Aim: To audit the compliance of prophylactic Antibiotic practice amongst orthopaedic and trauma surgeons, with popular international guidelines.
Materials and Method: This is a retrospective observational study. The case notes of all patients who had elective surgery for open reduction and internal fixation for closed fractures, primary replacement Arthroplasties, corrective/Realignment osteotomy and surgeries for rigid club foot and received prophylactic antibiotics, between January 2009 to December 2012 were reviewed. Information about the demography, indications for surgery, choice of antibiotics, route, Dose and duration of antibiotics given were collated and analyzed.
Results: On the whole, 253 patients' case notes were retrieved. Of this number, 27 case notes had incomplete or missing documentations and were therefore excluded. A total of 226 case notes were then reviewed. The age range was 0.6 years - 81 years (mean= 40.8years). Males were 188 (83.2% of total). 205(90.7% of total) procedures were guideline compliant for indications for prophylactic antibiotic use. On the choice of antibiotics, only 25(11%) were guideline compliant.
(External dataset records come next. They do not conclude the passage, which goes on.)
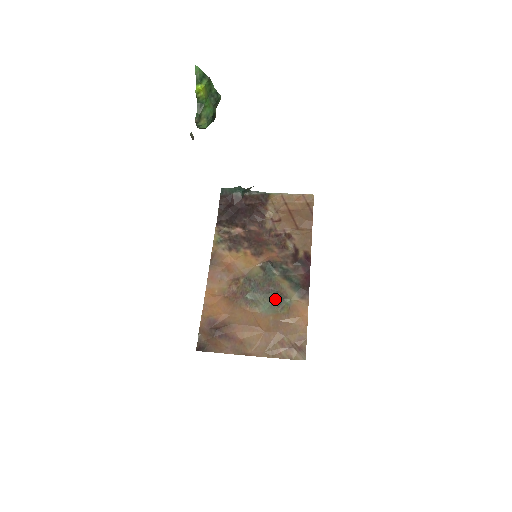
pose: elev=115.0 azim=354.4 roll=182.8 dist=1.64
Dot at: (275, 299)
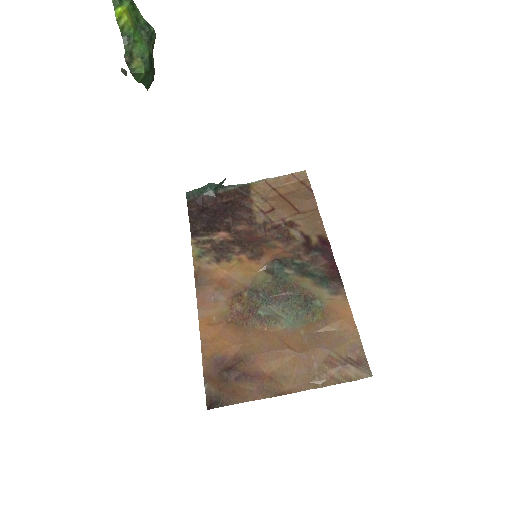
Dot at: (299, 305)
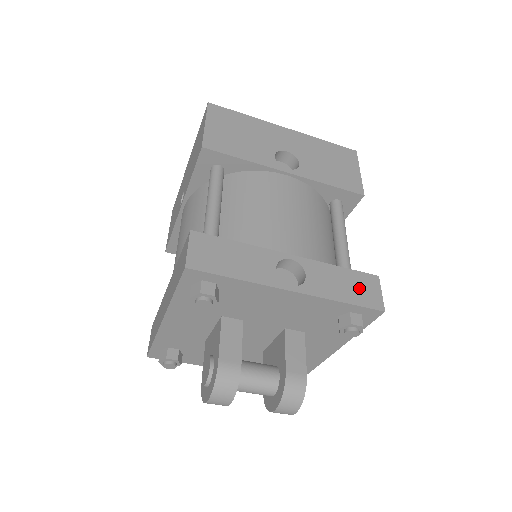
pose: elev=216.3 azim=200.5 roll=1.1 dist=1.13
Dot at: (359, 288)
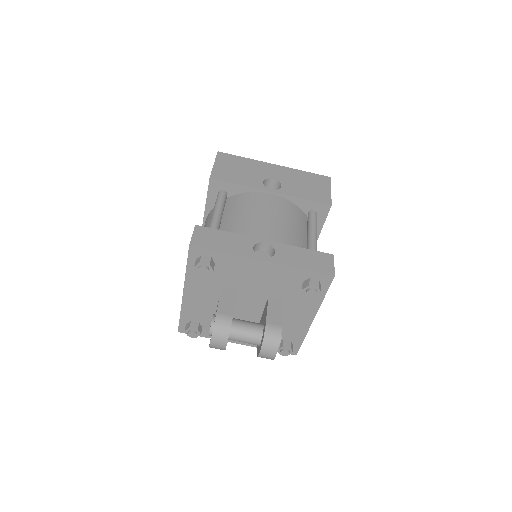
Dot at: (316, 261)
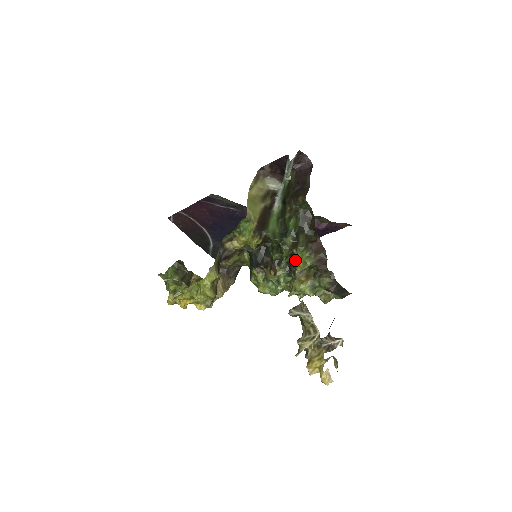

On the timing of the first dose , 217(96%) were guideline compliant. While on the administered prophylactic dose and route, all (100%) were compliant. With respect to duration of antibiotic cover, the average duration was 6 days and hence none (0%) was compliant with evidence based guidelines.
Conclusion: The Prophylactic antibiotics practice was shown to be grossly deficient in areas of choice of antibiotics and duration of antibiotic cover. Surgeons should endeavor to practice in accordance with evidence-based local or international guide lines, to reap the expected benefit of prophylactic antibiotics and avoid unwanted adverse effects like emergence of resistant bacteria strains and extra cost of healthcare.
Keywords: Antibiotic Prophylaxis, Orthopaedic -Trauma practice, North-West Nigeria.